Who though? Who could she kill that would mean a large funeral, with lots of attendees? Mr Benson, 86 year old great-grandfather who lived on his own next to the canal that cut through the town. He would be missed. He had lived in the same place for 52 years, and was most certainly a pillar of the community, so his passing should merit a considerable amount of tears. How to go about it though, she had no idea, so spent the next few days trying to figure out a strategy. She finally came up with a plan that meant she could get him alone for a few minutes. Unfortunately, she couldn’t figure out how to poison him, or kill him in any way, other than staving in the back of his head with a hammer. Mr Benson loved bowls. It was a passion of his.
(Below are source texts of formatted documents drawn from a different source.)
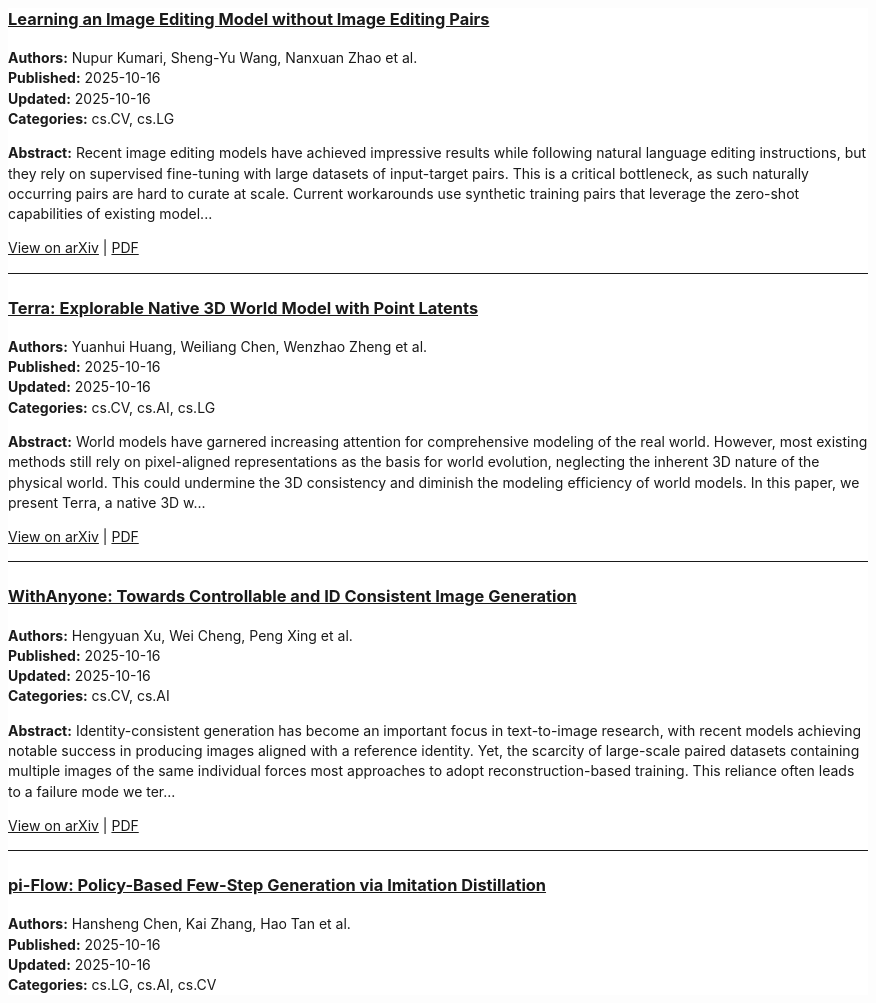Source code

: ### [Learning an Image Editing Model without Image Editing Pairs](http://arxiv.org/abs/2510.14978v1)
**Authors:** Nupur Kumari, Sheng-Yu Wang, Nanxuan Zhao et al.  
**Published:** 2025-10-16  
**Updated:** 2025-10-16  
**Categories:** cs.CV, cs.LG  

**Abstract:** Recent image editing models have achieved impressive results while following natural language editing instructions, but they rely on supervised fine-tuning with large datasets of input-target pairs. This is a critical bottleneck, as such naturally occurring pairs are hard to curate at scale. Current workarounds use synthetic training pairs that leverage the zero-shot capabilities of existing model...

[View on arXiv](http://arxiv.org/abs/2510.14978v1) | [PDF](http://arxiv.org/pdf/2510.14978v1)

---

### [Terra: Explorable Native 3D World Model with Point Latents](http://arxiv.org/abs/2510.14977v1)
**Authors:** Yuanhui Huang, Weiliang Chen, Wenzhao Zheng et al.  
**Published:** 2025-10-16  
**Updated:** 2025-10-16  
**Categories:** cs.CV, cs.AI, cs.LG  

**Abstract:** World models have garnered increasing attention for comprehensive modeling of the real world. However, most existing methods still rely on pixel-aligned representations as the basis for world evolution, neglecting the inherent 3D nature of the physical world. This could undermine the 3D consistency and diminish the modeling efficiency of world models. In this paper, we present Terra, a native 3D w...

[View on arXiv](http://arxiv.org/abs/2510.14977v1) | [PDF](http://arxiv.org/pdf/2510.14977v1)

---

### [WithAnyone: Towards Controllable and ID Consistent Image Generation](http://arxiv.org/abs/2510.14975v1)
**Authors:** Hengyuan Xu, Wei Cheng, Peng Xing et al.  
**Published:** 2025-10-16  
**Updated:** 2025-10-16  
**Categories:** cs.CV, cs.AI  

**Abstract:** Identity-consistent generation has become an important focus in text-to-image research, with recent models achieving notable success in producing images aligned with a reference identity. Yet, the scarcity of large-scale paired datasets containing multiple images of the same individual forces most approaches to adopt reconstruction-based training. This reliance often leads to a failure mode we ter...

[View on arXiv](http://arxiv.org/abs/2510.14975v1) | [PDF](http://arxiv.org/pdf/2510.14975v1)

---

### [pi-Flow: Policy-Based Few-Step Generation via Imitation Distillation](http://arxiv.org/abs/2510.14974v1)
**Authors:** Hansheng Chen, Kai Zhang, Hao Tan et al.  
**Published:** 2025-10-16  
**Updated:** 2025-10-16  
**Categories:** cs.LG, cs.AI, cs.CV  
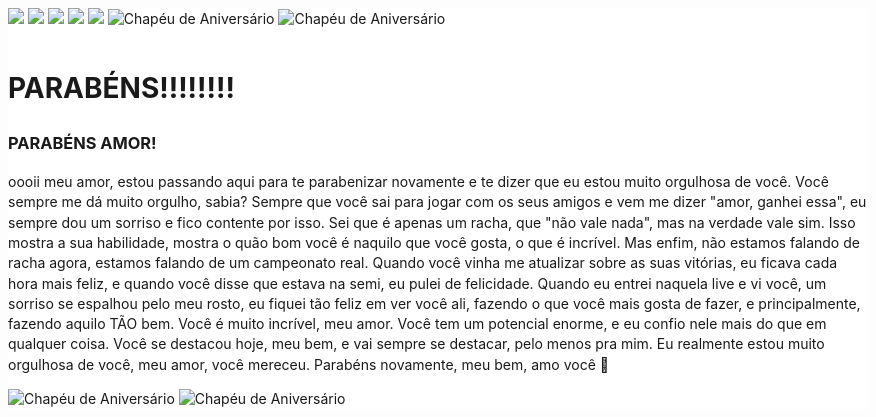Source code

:   
  <img src="https://i.imgur.com/Lx3qv4H.png" class="balao" style="left: 10%;">
  <img src="https://i.imgur.com/Lx3qv4H.png" class="balao" style="left: 30%;">
  <img src="https://i.imgur.com/Lx3qv4H.png" class="balao" style="left: 50%;">
  <img src="https://i.imgur.com/Lx3qv4H.png" class="balao" style="left: 70%;">
  <img src="https://i.imgur.com/Lx3qv4H.png" class="balao" style="left: 90%;">

  
  <img src="https://i.imgur.com/Yh3FY8N.png" alt="Chapéu de Aniversário">
  <img src="https://i.imgur.com/Yh3FY8N.png" alt="Chapéu de Aniversário">
  
  <h1>PARABÉNS!!!!!!!!</h1>
  <h3>PARABÉNS AMOR!</h3>

  <p>oooii meu amor, estou passando aqui para te parabenizar novamente e te dizer que eu estou muito orgulhosa de você. Você sempre me dá muito orgulho, sabia? Sempre que você sai para jogar com os seus amigos e vem me dizer "amor, ganhei essa", eu sempre dou um sorriso e fico contente por isso. Sei que é apenas um racha, que "não vale nada", mas na verdade vale sim. Isso mostra a sua habilidade, mostra o quão bom você é naquilo que você gosta, o que é incrível. Mas enfim, não estamos falando de racha agora, estamos falando de um campeonato real. Quando você vinha me atualizar sobre as suas vitórias, eu ficava cada hora mais feliz, e quando você disse que estava na semi, eu pulei de felicidade. Quando eu entrei naquela live e vi você, um sorriso se espalhou pelo meu rosto, eu fiquei tão feliz em ver você ali, fazendo o que você mais gosta de fazer, e principalmente, fazendo aquilo TÃO bem. Você é muito incrível, meu amor. Você tem um potencial enorme, e eu confio nele mais do que em qualquer coisa. Você se destacou hoje, meu bem, e vai sempre se destacar, pelo menos pra mim. Eu realmente estou muito orgulhosa de você, meu amor, você mereceu. Parabéns novamente, meu bem, amo você 🤍</p>

  
  <img src="https://i.imgur.com/Yh3FY8N.png" alt="Chapéu de Aniversário">
  <img src="https://i.imgur.com/Yh3FY8N.png" alt="Chapéu de Aniversário">

</body>
</html>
Each week, there was a match on the green behind his local pub, and he would walk one an a half miles to reach it. Part of his journey took him around the bend of what is usually a quiet road. On one side there was a granite wall, beyond which were expensive residences, and on the other, behind undergrowth, bushes and a small slope, there was a large pond. It was in that area where Barbara decided it would be the best place to meet Mr Benson. There would be less chance of any witnesses, and she only had a few moments before it would have been impossible. That, she decided, was her little window of opportunity, and must not be missed. If she did, then she would have had to have waited another week, and her desire for funeral attendance would have grown, temptation making her agitated and anxious.
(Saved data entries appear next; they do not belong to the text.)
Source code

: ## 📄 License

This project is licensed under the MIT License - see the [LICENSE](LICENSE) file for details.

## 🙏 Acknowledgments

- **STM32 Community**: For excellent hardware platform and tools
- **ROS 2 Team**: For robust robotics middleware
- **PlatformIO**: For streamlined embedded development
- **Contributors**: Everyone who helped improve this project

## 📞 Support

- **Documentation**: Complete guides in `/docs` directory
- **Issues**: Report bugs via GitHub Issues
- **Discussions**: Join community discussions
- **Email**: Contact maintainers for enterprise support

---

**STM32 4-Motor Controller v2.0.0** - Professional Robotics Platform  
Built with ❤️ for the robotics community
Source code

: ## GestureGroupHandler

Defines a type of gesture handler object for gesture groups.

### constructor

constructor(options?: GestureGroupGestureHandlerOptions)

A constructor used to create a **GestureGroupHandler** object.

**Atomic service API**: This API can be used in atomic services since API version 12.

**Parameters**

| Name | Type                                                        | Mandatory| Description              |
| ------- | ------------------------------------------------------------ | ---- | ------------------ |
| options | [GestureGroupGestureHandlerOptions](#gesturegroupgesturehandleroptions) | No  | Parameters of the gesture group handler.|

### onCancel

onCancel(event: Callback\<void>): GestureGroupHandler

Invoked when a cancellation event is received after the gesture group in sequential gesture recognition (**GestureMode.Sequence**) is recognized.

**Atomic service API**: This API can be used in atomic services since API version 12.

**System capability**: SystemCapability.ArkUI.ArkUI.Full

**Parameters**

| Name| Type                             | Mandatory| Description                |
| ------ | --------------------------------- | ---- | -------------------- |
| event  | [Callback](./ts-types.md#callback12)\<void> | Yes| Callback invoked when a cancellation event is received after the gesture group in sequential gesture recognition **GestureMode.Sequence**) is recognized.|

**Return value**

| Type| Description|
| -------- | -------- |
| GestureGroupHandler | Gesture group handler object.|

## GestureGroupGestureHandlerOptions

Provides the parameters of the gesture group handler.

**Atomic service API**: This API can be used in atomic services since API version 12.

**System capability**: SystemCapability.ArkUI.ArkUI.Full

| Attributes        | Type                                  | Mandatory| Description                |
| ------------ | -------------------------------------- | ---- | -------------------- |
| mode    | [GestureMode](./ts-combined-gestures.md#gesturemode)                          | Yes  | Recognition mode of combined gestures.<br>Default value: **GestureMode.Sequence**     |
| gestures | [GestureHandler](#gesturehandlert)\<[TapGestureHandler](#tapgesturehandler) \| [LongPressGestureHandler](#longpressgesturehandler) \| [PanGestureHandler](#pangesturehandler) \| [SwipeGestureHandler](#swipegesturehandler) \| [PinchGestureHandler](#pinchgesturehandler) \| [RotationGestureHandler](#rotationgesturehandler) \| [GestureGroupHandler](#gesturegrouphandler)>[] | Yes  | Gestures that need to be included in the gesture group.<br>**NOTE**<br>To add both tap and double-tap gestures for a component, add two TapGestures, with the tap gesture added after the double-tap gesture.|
Armed with a brand new claw hammer she had bought, she decided the best tactic was simply to hide in the bushes, and as he walked past, come up behind him and strike him with the hammer. When the day of the bowling match came, Barbara nervously waited in the bushes, waiting for Mr Benson. It was cold, the pond behind her like a sheet of glass. She waited over an hour, passing the time by imaging what the funeral would be like. Eventually Mr Benson appeared, making his way, as ever, to the pub. He passed by where Barbara was hidden, and she reached up to grab a branch to pull herself up onto the pavement, and realised how slow her reactions were, as she had been in the same position, like a trapdoor spider, waiting for an insect, since she had arrived. Cold had set into her bones, and she found she hadn’t the strength. The hammer dropped from her other hand, and the branch she had grabbed snapped. She fell backwards, almost like a statue, into the freezing water. She hadn’t the strength to struggle, and slowly sank into the murky depths of the pond.
Nobody noticed her missing. Her body was never found, so no funeral could take place, where no mourners would shed a tear for her, nor even think of her, all memories of her forgotten, as though she had never even existed.